What is required — Below is a listing; write it out exactly and drop any images from it.

Information shown —
== Segment start ==

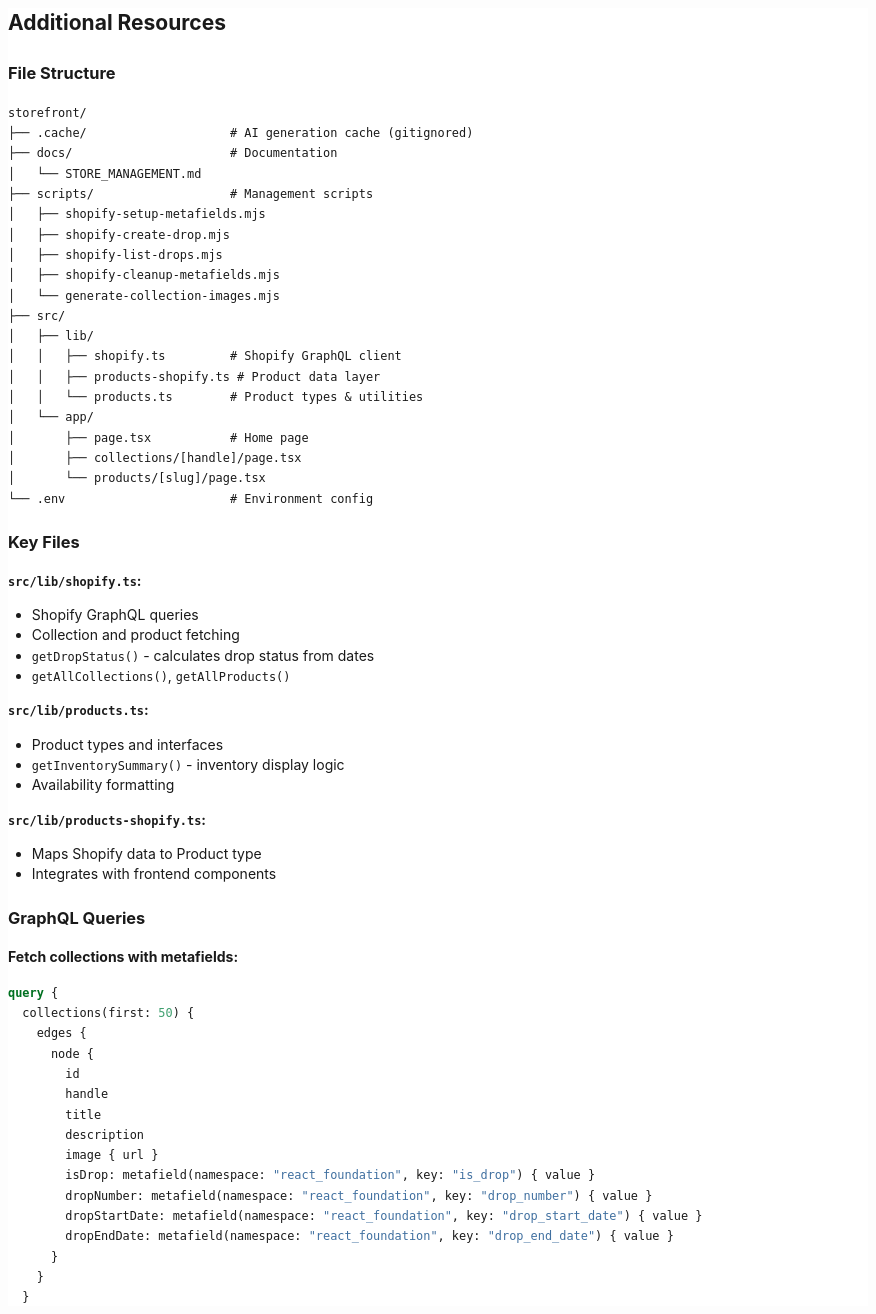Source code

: 
## Additional Resources

### File Structure

```
storefront/
├── .cache/                    # AI generation cache (gitignored)
├── docs/                      # Documentation
│   └── STORE_MANAGEMENT.md
├── scripts/                   # Management scripts
│   ├── shopify-setup-metafields.mjs
│   ├── shopify-create-drop.mjs
│   ├── shopify-list-drops.mjs
│   ├── shopify-cleanup-metafields.mjs
│   └── generate-collection-images.mjs
├── src/
│   ├── lib/
│   │   ├── shopify.ts         # Shopify GraphQL client
│   │   ├── products-shopify.ts # Product data layer
│   │   └── products.ts        # Product types & utilities
│   └── app/
│       ├── page.tsx           # Home page
│       ├── collections/[handle]/page.tsx
│       └── products/[slug]/page.tsx
└── .env                       # Environment config
```

### Key Files

**`src/lib/shopify.ts`:**
- Shopify GraphQL queries
- Collection and product fetching
- `getDropStatus()` - calculates drop status from dates
- `getAllCollections()`, `getAllProducts()`

**`src/lib/products.ts`:**
- Product types and interfaces
- `getInventorySummary()` - inventory display logic
- Availability formatting

**`src/lib/products-shopify.ts`:**
- Maps Shopify data to Product type
- Integrates with frontend components

### GraphQL Queries

**Fetch collections with metafields:**
```graphql
query {
  collections(first: 50) {
    edges {
      node {
        id
        handle
        title
        description
        image { url }
        isDrop: metafield(namespace: "react_foundation", key: "is_drop") { value }
        dropNumber: metafield(namespace: "react_foundation", key: "drop_number") { value }
        dropStartDate: metafield(namespace: "react_foundation", key: "drop_start_date") { value }
        dropEndDate: metafield(namespace: "react_foundation", key: "drop_end_date") { value }
      }
    }
  }
```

== Segment end ==

Task solution —
Source code

: 
## Additional Resources

### File Structure

```
storefront/
├── .cache/                    # AI generation cache (gitignored)
├── docs/                      # Documentation
│   └── STORE_MANAGEMENT.md
├── scripts/                   # Management scripts
│   ├── shopify-setup-metafields.mjs
│   ├── shopify-create-drop.mjs
│   ├── shopify-list-drops.mjs
│   ├── shopify-cleanup-metafields.mjs
│   └── generate-collection-images.mjs
├── src/
│   ├── lib/
│   │   ├── shopify.ts         # Shopify GraphQL client
│   │   ├── products-shopify.ts # Product data layer
│   │   └── products.ts        # Product types & utilities
│   └── app/
│       ├── page.tsx           # Home page
│       ├── collections/[handle]/page.tsx
│       └── products/[slug]/page.tsx
└── .env                       # Environment config
```

### Key Files

**`src/lib/shopify.ts`:**
- Shopify GraphQL queries
- Collection and product fetching
- `getDropStatus()` - calculates drop status from dates
- `getAllCollections()`, `getAllProducts()`

**`src/lib/products.ts`:**
- Product types and interfaces
- `getInventorySummary()` - inventory display logic
- Availability formatting

**`src/lib/products-shopify.ts`:**
- Maps Shopify data to Product type
- Integrates with frontend components

### GraphQL Queries

**Fetch collections with metafields:**
```graphql
query {
  collections(first: 50) {
    edges {
      node {
        id
        handle
        title
        description
        image { url }
        isDrop: metafield(namespace: "react_foundation", key: "is_drop") { value }
        dropNumber: metafield(namespace: "react_foundation", key: "drop_number") { value }
        dropStartDate: metafield(namespace: "react_foundation", key: "drop_start_date") { value }
        dropEndDate: metafield(namespace: "react_foundation", key: "drop_end_date") { value }
      }
    }
  }
```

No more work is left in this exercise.